Problem to work on — Wherever the string "Left" appears in a line of the listing below, report that line.

(Beginning of Data provided)

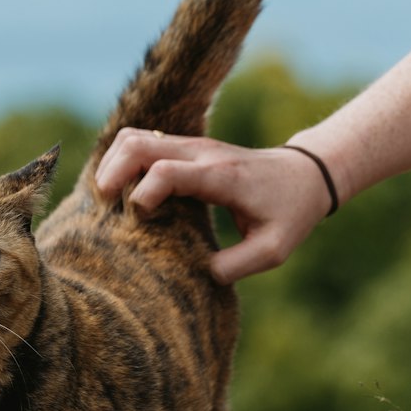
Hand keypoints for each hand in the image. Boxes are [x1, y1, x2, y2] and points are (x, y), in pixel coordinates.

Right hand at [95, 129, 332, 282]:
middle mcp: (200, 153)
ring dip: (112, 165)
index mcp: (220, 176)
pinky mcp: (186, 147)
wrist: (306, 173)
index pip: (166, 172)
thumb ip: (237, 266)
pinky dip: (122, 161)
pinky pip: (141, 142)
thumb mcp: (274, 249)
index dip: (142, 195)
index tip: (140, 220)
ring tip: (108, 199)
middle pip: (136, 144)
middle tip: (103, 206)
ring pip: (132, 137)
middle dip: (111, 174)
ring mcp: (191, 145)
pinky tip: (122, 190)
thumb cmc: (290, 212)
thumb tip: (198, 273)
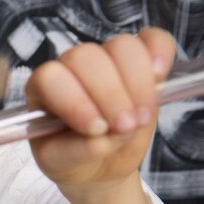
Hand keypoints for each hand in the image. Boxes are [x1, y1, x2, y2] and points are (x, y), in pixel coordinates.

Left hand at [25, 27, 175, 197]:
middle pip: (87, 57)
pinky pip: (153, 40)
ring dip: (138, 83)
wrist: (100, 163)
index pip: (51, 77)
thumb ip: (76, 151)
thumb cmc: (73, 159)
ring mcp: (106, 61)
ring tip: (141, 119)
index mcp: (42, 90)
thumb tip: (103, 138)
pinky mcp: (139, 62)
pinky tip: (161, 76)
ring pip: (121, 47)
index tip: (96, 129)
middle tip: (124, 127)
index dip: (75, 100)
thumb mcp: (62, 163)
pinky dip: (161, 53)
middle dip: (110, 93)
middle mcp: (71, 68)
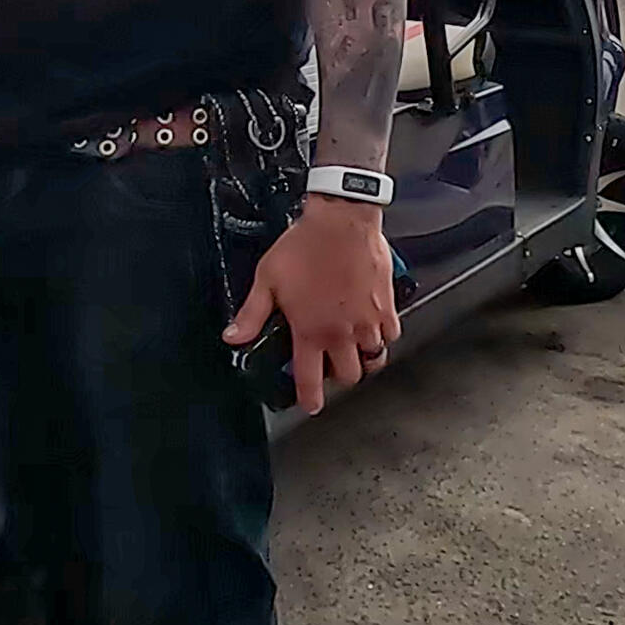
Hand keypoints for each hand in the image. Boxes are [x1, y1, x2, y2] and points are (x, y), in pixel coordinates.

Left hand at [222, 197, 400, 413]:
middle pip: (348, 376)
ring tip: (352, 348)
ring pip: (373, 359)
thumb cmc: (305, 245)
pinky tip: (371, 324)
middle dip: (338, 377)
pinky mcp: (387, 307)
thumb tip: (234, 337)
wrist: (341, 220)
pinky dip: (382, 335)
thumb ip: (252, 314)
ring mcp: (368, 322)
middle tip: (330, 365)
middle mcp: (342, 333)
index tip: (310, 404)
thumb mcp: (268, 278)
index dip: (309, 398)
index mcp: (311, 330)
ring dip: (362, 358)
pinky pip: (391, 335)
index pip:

(End of Data provided)
(Beginning of Data provided)

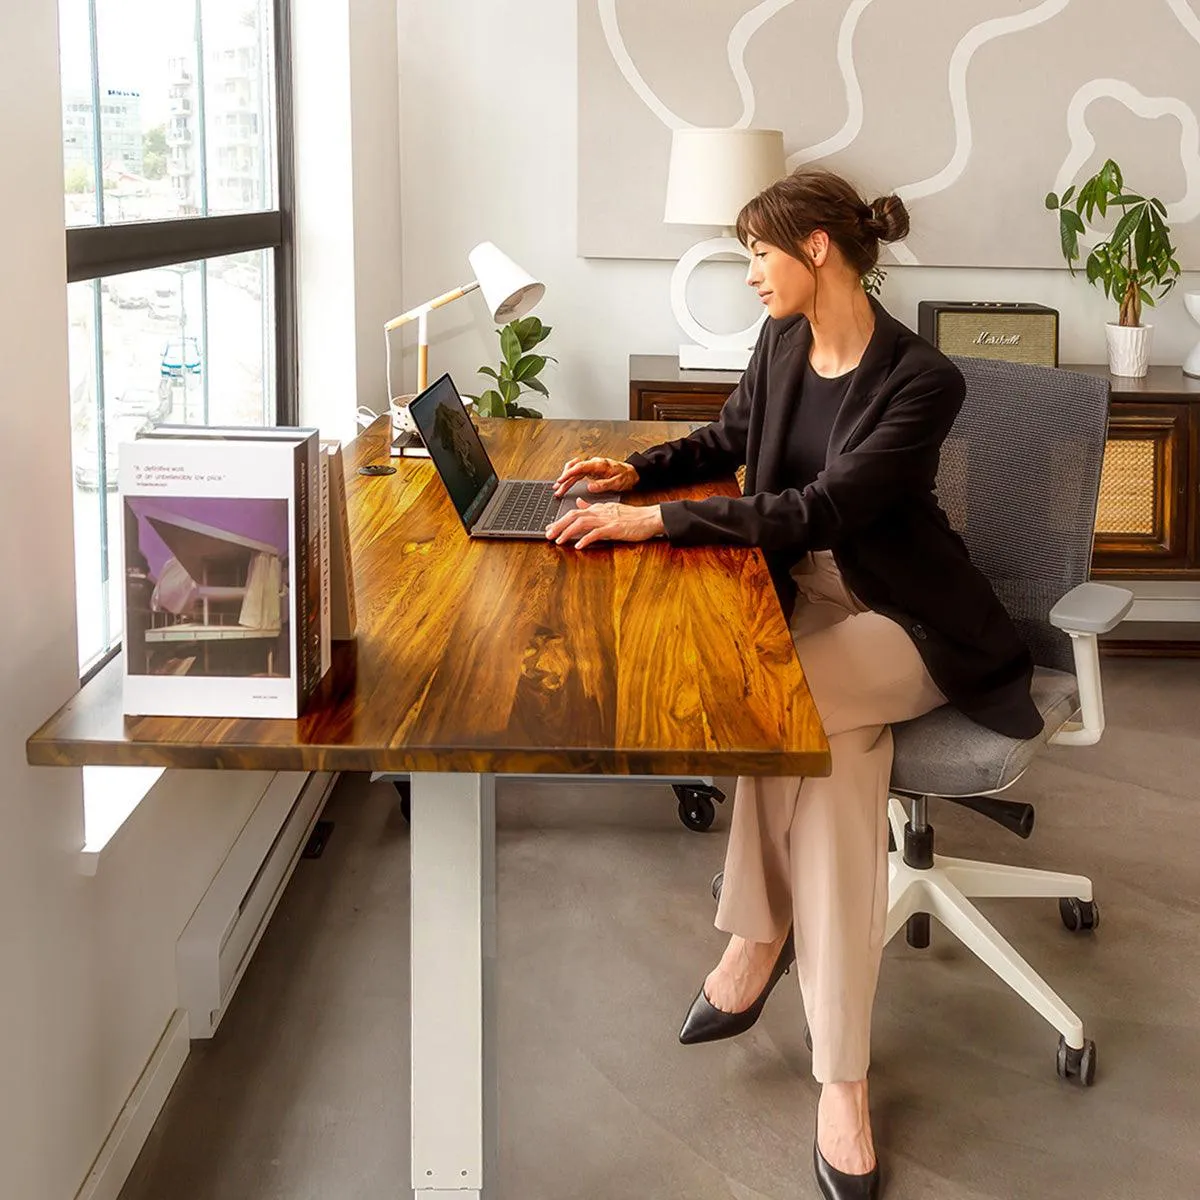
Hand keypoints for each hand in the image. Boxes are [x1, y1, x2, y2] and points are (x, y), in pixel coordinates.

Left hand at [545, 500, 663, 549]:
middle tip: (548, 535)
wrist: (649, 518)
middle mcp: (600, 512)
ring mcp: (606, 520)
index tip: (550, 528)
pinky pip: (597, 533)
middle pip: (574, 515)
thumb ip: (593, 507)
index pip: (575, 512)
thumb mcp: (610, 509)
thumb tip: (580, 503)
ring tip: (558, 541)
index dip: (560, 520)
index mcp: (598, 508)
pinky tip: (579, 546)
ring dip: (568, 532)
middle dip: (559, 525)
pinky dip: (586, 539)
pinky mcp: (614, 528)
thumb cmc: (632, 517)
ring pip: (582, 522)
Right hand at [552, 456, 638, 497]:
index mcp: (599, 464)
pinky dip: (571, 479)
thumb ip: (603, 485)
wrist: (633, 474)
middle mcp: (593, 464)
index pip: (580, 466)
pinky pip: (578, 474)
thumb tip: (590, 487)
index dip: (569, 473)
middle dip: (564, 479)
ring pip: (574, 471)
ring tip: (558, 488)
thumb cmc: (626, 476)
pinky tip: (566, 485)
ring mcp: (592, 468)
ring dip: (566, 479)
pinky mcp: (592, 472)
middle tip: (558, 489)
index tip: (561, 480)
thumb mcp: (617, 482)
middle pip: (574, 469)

(End of Data provided)

Written response —
Left hand at [25, 27, 175, 197]:
Left hand at [222, 197, 400, 413]:
Left hand at [545, 500, 663, 549]:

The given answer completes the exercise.